In Belgium, we have many and valuable beeches, think of the Zonienwoud (Sonien Forest), for example. A disease advancing from the US now poses a serious threat to these native giants. It is vitally important for them to avoid introduction as well as to monitor our trees and detect signs of disease. The latter, however, is a titanic task, and scientists are short of eyes. Lend them YOUR eyes, by watching beeches on your weekly walk in the woods or park, by inspecting planting material, and by being alert for symptoms. Photograph and report symptoms that may indicate beech leaf blight, and in doing so, protect our trees and the ecosystems of which they are a part.
What is beech leaf disease?
Beech leaf blight is a new, rapidly emerging disease in the U.S. and Canada, where it causes much damage in forests and landscapes. The disease is detected there mainly on American beech (Fagus grandifolia), but also on European beech (F. sylvatica), the dominant beech species in Belgium. In Europe, the disease has not been found so far. Forest managers, nurserymen and horticulturists want to keep it that way at all costs, because the disease could seriously affect our - economically and ecologically important! -beech tree population. Researchers are therefore closely monitoring the situation, but they are short of eyes. The Institute for Agricultural, Fisheries and Food Research (ILVO), the Experimental Center for Ornamental Horticulture (PCS), and Walloon partners are therefore asking citizens to report symptoms that may indicate the disease.

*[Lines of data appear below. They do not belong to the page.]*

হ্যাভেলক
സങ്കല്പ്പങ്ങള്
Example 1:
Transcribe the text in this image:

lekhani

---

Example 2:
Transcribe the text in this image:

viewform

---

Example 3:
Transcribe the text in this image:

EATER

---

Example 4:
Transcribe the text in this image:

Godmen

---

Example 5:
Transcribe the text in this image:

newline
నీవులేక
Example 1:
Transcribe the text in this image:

How do I recognize beech leaf disease?
In diseased beech leaves and buds is a microscopic nematode: the leaf nematode, Litylenchus crenatae subsp. Mccannii. You can't see it, of course. What you can see is deformation and discoloration of the leaves.

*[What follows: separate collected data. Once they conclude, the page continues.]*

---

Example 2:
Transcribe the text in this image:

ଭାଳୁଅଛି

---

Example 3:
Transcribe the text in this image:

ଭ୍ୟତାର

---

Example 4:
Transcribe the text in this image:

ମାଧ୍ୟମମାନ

In spring and summer you see
- dark green strips between leaf veins (especially well visible at the base of the leaf)
- crinkled leaves with leathery texture
- curled leaves
- Bumps and pits in the leaf
In the fall and winter you see:
- strips between nerves colored brown and yellow (leaves on the tree and on fallen leaves)

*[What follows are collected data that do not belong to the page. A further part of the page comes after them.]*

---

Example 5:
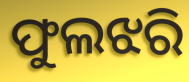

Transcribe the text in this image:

ଫୁଲଝରି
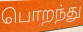
பொறந்து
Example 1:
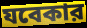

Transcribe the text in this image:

যবেকার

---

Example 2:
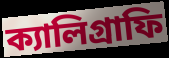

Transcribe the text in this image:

ক্যালিগ্রাফি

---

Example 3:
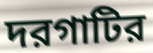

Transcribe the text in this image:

দরগাটির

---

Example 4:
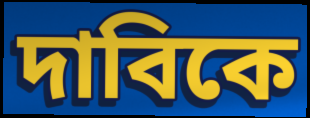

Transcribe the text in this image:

দাবিকে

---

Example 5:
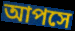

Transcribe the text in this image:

আপসে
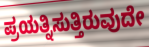
ಪ್ರಯತ್ನಿಸುತ್ತಿರುವುದೇ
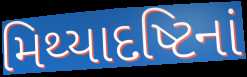
મિથ્યાદષ્ટિનાં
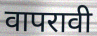
वापरावी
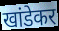
खांडेकर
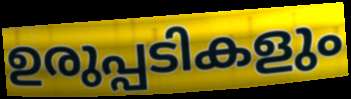
ഉരുപ്പടികളും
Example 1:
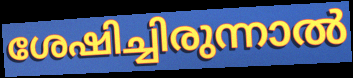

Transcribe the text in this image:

ശേഷിച്ചിരുന്നാൽ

Especially saplings with a trunk diameter of less than 10 cm are susceptible.
How and where can I report symptoms?
When you think you've recognized the symptoms of beech leaf blight, it's best to take a picture. Be sure to capture the leaves as well as possible, and also take pictures of the branches and the entire tree. These photos, together with the exact location of the tree and your contact information, can be sent to ILVO. (firstname.lastname@example.org), or you can use the (Dutch-language) module voor plaagorganismen op waarnemingen.be. After each report, a plan is developed based on the photographs to reach a final diagnosis. If infection is strongly suspected, an on-site visit, sampling and laboratory analysis of plant material then occurs.
Wat if the diagnosis is positive?
A positive diagnosis is especially bad news for the tree: within a period of 3 to 7 years, thinning of the canopy and weakening of the tree can be expected. Indirectly, this has a major impact on the tree's immediate environment, as it provides a habitat and food source for many birds, squirrels, mice, etc. And when leaves disappear, more light reaches the soil, allowing other species to grow better: the ecological balance is disturbed and the soil flora changes.
But, if we can detect the disease quickly, scientists can also get straight to work: they can study the biology of the disease, evaluate the risks and develop appropriate measures to contain localized infections in our forests and parks. Those measures will depend very much on the climatic characteristics of each region, and they are often completely different from those in North America.
Can I do more than just report this?
Yes! Especially gardeners and tree growers and traders play a key role in prevention and additional measures. They are advised not to import any beech tree material (branches, twigs, leaves, seedlings or nursery material), as well as soil or organic material from affected areas. In addition, it is important to check nursery material of beech trees for symptoms of beech leaf blight before purchase. In doing so, it is good to know that so far only beech trees (Fagus spp.) are affected, so also Fagus grandifolia (American beech), and several cultivars of our common F. sylvatica (European beech) and F. orientalis (Oriental beech). Other beech species (F. engleriana, F. crenatae,...) are probably also hosts.